Rock and roll as social activism reached a milestone in the Live Aid concerts, held July 13, 1985, which were an outgrowth of the 1984 charity single "Do They Know It's Christmas?" and became the largest musical concert in history with performers on two main stages, one in London, England, and the other in Philadelphia, USA (plus some other acts performing in other countries). The concert was televised worldwide and lasted 16 hours. The charity event raised millions of dollars for famine relief in Africa. Live Aid became a model for many other fund-raising and consciousness-raising efforts, including the Farm Aid concerts for family farmers in North America, and televised performances benefiting victims of the September 11 attacks. Live Aid itself was reprised in 2005 with the Live 8 concert to raise awareness of global economic policy. Environmental issues have also been a common theme, one example being Live Earth.

==Religion==
The common usage of the term "rock god" acknowledges the quasi-religious quality of the adulation some rock stars receive. Songwriters like Pete Townshend have explored spirituality within their work. John Lennon became infamous, particularly in the United States, after he remarked in 1966 that The Beatles were "more popular than Jesus", with Beatles records being burned in public in some places in the South. However, he later said that this statement was misunderstood and not meant to be anti-Christian.

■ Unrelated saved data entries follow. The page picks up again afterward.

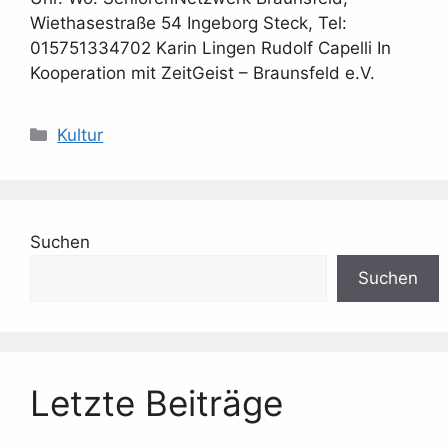
Wiethasestraße 54 Ingeborg Steck, Tel:
015751334702 Karin Lingen Rudolf Capelli In
Kooperation mit ZeitGeist – Braunsfeld e.V.
Kategorien
Kultur
Suchen
Suchen
Letzte Beiträge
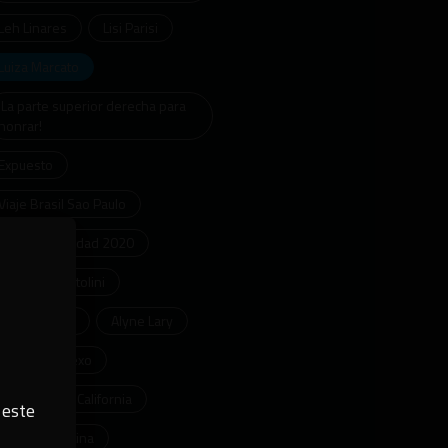
Leh Linares
Lisi Parisi
Luiza Marcato
¡La parte superior derecha para
honrar!
Expuesto
Viaje Brasil Sao Paulo
Especial Navidad 2020
Monique Bertolini
Ayarla Souza
Alyne Lary
Tutorial de sexo
Probador de California
 este
Japa Nordestina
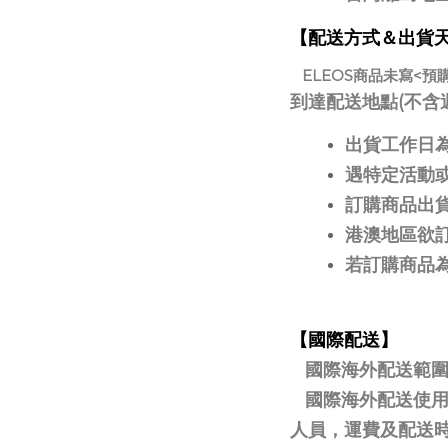
【配送方式＆出貨
ELEOS商品未寫<預
到達配送地點(不含
出貨工作日
遇特定活動
訂購商品出貨
港澳地區欲訂
若訂購商品
【國際配送】
國際海外配送範圍
國際海外配送使用順豐
人員，運費及配送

Iron Maiden, Metallica, Ozzy Osbourne, King Diamond, Alice Cooper, Led Zeppelin, Marilyn Manson, Slayer and numerous others have also been accused of being satanists, immoral or otherwise having an "evil" influence on their listeners. Anti-religious sentiments also appear in punk and hardcore. Criticism of Christianity and all religions is an important theme in anarcho-punk and crust punk.

===Christianity===
Christian rock, alternative rock, metal, punk, and hardcore are specific, identifiable genres of rock music with strong Christian overtones and influence. Many groups and individuals who are not considered to be Christian rock artists have religious beliefs themselves. For example; The Edge and Bono of U2 are a Methodist and an Anglican, respectively; Bruce Springsteen is a Roman Catholic; and Brandon Flowers of The Killers is a Latter Day Saint. Carlos Santana, Ted Nugent, and John Mellencamp are all other examples of rock stars who profess some form of Christian faith.

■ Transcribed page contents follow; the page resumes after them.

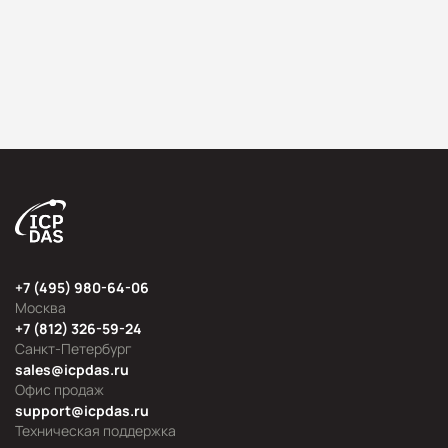
+7 (495) 980-64-06
Москва
+7 (812) 326-59-24
Санкт-Петербург
sales@icpdas.ru
Офис продаж
support@icpdas.ru
Техническая поддержка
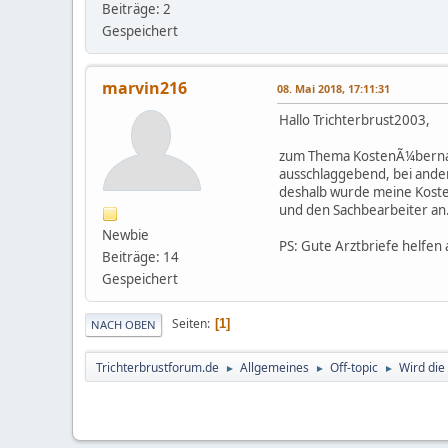
Beiträge: 2
Gespeichert
marvin216
08. Mai 2018, 17:11:31
Hallo Trichterbrust2003,
zum Thema KostenÃ¼bernahm
ausschlaggebend, bei ander
deshalb wurde meine Koste
und den Sachbearbeiter an
Newbie
PS: Gute Arztbriefe helfen
Beiträge: 14
Gespeichert
Seiten
1
NACH OBEN
Trichterbrustforum.de
Allgemeines
Off-topic
Wird di
►
►
►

However, some conservative Christians single out the music genres of hip hop and rock as well as blues and jazz as containing jungle beats, or jungle music, and claim that it is a beat or musical style that is inherently evil, immoral, or sensual. Thus, according to them, any song in the rap, hip hop and rock genres is inherently evil because of the song's musical beat, regardless of the song's lyrics or message. A few even extend this analysis even to Christian rock songs.

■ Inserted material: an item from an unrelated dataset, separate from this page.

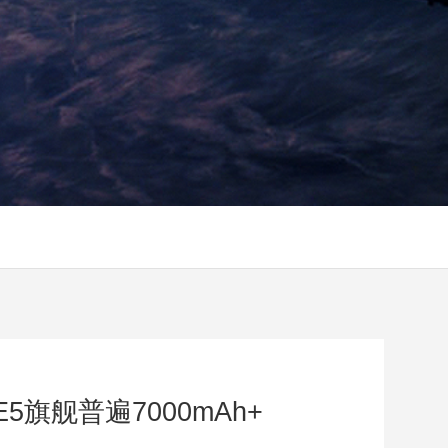
5旗舰普遍7000mAh+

Christian conservative author David Noebel is one of the most notable opponents of the existence of jungle beats. In his writings and speeches, Noebel held that the use of such beats in music was a communist plot to subvert the morality of the youth of the United States. Pope Benedict XVI was quoted as saying, according to the British Broadcasting Corporation, that "Rock... is the expression of the elemental passions, and at rock festivals it assumes a sometimes cultic character, a form of worship, in fact, in opposition to Christian worship."

===Satanism===

Some metal bands use demonic imagery for artistic and/or entertainment purposes, though many do not worship or believe in Satan. Ozzy Osbourne was reported to have been Anglican and Alice Cooper is a known born-again Christian. In some cases, though, metal performers have expressed satanic views. Numerous others in the early Norwegian black metal scene were Satanists. The most known example of this is Euronymous, who claimed that he worshiped Satan as a god. Varg Vikernes (back then called "the Count" or Grishnackh) has also been called a Satanist, even though he has rejected that label. Even within this localized musical subgenre, however, the arson attacks against Christian churches and other centers of worship were condemned by some prominent figures within the Norwegian black metal scene, such as Kjetil Manheim.